Detecting and Diagnosing Faults in Autonomous Robot Swarms with an Artificial Antibody Population Model
James O'Keeffe
TL;DR
The paper tackles fault tolerance in autonomous swarms facing gradual hardware degradation, arguing that conventional methods tuned for sudden, minority faults are insufficient for long-term autonomy. It introduces the Artificial Antibody Population Dynamics (AAPD), an immune-inspired, distributed FDDR framework that encodes robot behavior into paratopes and uses matching and antibody population dynamics to detect faults and diagnose their hardware class.
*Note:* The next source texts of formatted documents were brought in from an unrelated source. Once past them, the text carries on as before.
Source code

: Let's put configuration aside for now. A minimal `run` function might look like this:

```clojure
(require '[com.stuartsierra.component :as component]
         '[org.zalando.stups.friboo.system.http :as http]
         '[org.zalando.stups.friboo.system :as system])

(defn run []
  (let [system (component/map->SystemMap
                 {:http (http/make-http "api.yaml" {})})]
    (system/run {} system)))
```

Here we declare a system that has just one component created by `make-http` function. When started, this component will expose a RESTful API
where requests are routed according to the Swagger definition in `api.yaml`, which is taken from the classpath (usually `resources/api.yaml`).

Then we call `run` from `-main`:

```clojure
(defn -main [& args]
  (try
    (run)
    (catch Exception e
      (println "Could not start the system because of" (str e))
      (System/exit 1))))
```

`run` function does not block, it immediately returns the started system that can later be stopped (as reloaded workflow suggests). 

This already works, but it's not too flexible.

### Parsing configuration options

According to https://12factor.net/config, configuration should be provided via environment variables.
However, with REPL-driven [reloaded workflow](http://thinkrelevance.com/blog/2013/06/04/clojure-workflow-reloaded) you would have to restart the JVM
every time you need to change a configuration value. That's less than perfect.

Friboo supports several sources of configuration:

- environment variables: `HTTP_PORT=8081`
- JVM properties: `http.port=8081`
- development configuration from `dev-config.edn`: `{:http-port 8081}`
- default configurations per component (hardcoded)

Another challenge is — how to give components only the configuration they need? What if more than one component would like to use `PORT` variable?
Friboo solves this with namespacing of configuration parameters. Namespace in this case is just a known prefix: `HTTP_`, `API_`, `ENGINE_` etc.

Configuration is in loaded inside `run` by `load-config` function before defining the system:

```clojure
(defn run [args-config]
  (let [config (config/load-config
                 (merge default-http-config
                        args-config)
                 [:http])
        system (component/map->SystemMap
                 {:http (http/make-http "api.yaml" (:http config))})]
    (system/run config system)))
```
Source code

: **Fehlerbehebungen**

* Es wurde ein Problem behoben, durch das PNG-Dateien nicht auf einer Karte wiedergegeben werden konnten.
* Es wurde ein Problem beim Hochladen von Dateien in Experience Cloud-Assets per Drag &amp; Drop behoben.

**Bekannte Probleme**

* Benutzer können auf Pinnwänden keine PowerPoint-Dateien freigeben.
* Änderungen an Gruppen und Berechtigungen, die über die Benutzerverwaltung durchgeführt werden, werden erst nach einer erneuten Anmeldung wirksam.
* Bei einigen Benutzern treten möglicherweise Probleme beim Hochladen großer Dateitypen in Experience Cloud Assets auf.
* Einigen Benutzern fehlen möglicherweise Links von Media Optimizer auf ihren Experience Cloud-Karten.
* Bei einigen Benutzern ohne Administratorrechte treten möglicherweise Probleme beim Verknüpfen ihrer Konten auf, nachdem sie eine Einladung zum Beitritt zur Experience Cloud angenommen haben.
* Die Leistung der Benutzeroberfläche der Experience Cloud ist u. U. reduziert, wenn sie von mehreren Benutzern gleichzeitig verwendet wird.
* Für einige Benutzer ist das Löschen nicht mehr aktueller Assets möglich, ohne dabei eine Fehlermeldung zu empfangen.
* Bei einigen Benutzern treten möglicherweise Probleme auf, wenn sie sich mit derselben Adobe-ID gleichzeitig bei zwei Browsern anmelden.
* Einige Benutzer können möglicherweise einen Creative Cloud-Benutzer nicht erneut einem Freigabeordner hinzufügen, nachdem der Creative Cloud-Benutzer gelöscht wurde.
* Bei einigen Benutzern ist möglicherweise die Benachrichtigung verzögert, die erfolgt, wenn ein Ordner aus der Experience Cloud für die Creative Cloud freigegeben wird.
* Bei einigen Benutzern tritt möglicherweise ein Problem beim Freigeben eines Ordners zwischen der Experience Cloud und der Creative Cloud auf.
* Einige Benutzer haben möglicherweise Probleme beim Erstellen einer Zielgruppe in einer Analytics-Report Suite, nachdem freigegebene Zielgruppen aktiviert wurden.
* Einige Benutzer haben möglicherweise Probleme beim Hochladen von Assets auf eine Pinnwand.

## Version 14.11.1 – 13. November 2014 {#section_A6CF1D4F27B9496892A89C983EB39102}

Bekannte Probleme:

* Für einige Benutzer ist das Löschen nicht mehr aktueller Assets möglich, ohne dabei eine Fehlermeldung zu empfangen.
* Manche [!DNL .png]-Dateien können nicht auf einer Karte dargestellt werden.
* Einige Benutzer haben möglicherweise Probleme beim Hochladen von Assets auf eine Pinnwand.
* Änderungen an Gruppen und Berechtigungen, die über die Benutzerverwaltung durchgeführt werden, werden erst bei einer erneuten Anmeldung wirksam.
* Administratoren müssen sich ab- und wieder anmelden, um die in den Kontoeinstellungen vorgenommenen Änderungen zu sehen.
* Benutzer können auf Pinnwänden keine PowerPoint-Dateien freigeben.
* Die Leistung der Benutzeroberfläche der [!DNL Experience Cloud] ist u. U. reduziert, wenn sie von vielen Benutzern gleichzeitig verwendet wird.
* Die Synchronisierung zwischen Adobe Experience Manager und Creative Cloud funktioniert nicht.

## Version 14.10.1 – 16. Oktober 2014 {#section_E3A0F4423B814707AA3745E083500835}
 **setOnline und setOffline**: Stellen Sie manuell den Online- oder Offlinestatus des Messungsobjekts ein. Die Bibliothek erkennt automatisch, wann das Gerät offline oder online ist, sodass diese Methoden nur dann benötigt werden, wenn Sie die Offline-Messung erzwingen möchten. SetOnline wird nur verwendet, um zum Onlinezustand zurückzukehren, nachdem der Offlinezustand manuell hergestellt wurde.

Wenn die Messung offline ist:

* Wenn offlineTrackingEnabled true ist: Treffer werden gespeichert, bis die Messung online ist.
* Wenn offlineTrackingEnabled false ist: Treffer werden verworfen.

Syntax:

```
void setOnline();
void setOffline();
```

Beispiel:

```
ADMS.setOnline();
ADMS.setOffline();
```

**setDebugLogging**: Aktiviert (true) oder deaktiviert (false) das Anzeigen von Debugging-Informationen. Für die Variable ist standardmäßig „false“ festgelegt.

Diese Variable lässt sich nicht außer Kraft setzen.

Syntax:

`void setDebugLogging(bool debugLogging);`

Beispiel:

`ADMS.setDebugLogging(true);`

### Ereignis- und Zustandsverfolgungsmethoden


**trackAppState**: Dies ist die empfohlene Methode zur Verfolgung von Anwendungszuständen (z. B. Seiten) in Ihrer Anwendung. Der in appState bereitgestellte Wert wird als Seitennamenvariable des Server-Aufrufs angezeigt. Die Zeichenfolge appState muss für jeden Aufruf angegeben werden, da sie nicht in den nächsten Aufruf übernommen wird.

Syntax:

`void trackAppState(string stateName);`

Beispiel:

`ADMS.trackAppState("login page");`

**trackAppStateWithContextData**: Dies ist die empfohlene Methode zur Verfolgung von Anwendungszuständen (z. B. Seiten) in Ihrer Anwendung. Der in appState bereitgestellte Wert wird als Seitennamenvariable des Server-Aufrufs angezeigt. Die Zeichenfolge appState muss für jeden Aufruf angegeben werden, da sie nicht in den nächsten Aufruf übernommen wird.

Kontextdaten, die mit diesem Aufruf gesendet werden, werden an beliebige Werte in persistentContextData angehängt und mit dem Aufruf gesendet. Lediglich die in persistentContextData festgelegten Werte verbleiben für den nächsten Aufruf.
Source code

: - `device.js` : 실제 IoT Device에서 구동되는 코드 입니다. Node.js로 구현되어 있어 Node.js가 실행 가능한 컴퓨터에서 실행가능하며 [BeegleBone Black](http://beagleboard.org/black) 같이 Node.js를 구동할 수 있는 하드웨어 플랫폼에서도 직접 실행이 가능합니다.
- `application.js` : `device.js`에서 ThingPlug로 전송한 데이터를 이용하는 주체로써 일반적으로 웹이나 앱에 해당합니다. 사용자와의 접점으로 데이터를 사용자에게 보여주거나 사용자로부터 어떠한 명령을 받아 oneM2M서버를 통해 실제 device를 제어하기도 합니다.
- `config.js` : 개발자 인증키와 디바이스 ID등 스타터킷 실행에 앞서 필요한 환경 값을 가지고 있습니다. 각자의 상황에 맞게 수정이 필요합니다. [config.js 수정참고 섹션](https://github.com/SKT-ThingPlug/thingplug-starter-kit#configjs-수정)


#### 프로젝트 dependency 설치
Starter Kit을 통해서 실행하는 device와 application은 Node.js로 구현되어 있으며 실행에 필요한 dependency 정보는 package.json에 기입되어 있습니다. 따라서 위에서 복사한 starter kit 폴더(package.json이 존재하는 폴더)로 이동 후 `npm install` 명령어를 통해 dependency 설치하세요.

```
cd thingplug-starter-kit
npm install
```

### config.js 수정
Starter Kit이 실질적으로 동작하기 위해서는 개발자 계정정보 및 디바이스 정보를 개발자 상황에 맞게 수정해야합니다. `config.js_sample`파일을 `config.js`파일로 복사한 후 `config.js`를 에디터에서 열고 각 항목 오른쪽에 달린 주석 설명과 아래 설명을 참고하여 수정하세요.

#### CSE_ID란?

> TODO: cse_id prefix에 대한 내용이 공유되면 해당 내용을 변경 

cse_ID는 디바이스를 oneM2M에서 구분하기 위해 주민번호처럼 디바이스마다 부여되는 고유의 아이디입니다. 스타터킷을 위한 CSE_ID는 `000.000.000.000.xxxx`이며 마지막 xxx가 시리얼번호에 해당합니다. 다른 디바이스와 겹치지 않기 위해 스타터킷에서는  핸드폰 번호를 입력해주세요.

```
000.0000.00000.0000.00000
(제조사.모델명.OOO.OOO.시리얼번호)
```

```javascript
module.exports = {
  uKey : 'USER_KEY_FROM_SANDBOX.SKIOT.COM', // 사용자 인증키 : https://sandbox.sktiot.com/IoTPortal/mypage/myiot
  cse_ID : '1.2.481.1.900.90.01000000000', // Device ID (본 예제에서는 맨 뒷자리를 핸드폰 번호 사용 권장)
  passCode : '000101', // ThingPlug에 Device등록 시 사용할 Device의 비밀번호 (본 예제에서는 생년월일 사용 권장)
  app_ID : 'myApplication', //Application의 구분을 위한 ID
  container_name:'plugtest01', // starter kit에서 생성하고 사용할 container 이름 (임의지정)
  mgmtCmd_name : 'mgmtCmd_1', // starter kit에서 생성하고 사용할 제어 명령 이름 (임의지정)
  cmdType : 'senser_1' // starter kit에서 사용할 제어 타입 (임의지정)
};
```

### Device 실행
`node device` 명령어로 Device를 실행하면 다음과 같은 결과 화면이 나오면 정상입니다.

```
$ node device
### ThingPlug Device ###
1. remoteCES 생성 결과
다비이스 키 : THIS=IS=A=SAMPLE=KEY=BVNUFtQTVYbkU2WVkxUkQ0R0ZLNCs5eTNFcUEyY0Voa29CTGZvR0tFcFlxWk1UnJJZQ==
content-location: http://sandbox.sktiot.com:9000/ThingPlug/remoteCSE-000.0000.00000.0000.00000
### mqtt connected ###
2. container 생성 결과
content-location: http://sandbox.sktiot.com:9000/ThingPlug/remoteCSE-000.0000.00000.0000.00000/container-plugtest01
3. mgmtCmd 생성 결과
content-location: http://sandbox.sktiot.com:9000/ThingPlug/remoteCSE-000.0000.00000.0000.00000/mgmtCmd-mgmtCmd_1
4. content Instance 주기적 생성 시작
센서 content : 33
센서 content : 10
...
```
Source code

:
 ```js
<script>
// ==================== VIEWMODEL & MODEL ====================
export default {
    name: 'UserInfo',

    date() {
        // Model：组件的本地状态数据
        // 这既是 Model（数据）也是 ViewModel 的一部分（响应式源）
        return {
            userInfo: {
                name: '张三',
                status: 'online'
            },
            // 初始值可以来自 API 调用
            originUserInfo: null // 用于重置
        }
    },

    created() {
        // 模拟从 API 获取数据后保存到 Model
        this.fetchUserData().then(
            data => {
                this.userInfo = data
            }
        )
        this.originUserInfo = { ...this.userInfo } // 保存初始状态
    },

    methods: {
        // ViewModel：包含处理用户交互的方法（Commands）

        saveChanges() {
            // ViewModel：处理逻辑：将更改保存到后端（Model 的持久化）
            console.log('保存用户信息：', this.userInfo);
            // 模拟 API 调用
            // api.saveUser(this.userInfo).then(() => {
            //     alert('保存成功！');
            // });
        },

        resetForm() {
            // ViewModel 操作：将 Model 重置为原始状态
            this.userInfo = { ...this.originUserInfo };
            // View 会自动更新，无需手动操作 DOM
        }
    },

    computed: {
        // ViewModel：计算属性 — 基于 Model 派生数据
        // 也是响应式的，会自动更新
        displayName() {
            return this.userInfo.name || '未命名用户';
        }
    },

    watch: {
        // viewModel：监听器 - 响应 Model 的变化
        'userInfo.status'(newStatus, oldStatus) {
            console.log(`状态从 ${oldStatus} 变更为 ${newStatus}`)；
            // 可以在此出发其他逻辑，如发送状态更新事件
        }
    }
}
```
It demonstrates that AAPD can jointly detect gradual degradation and diagnose motor versus sensor faults, achieving high true-positive rates with minimal false positives, and maintaining 70–97% of optimum swarm performance across diverse scenarios, including up to $N=20$ robots, while preventing field failures in many cases. The work presents a scalable, configurable approach with supervised and unsupervised options and suggests broad applicability to other multi-agent systems and real-world deployments, alongside directions for future improvements and real-hardware validation.
Abstract
An active approach to fault tolerance, the combined processes of fault detection, diagnosis, and recovery, is essential for long term autonomy in robots -- particularly multi-robot systems and swarms. Previous efforts have primarily focussed on spontaneously occurring electro-mechanical failures in the sensors and actuators of a minority sub-population of robots. While the systems that enable this function are valuable, they have not yet considered that many failures arise from gradual wear and tear with continued operation, and that this may be more challenging to detect than sudden step changes in performance. This paper presents the Artificial Antibody Population Dynamics (AAPD) model -- an immune-inspired model for the detection and diagnosis of gradual degradation in robot swarms. The AAPD model is demonstrated to reliably detect and diagnose gradual degradation, as well as spontaneous changes in performance, among swarms of robots of varying sizes while remaining tolerant of normally behaving robots. The AAPD model is distributed, offers supervised and unsupervised configurations, and demonstrates promising scalable properties. Deploying the AAPD model on a swarm of foraging robots undergoing gradual degradation enables the swarm to operate on average at between 70% - 97% of its performance in perfect conditions and is able to prevent instances of robots failing in the field during experiments in most of the cases tested.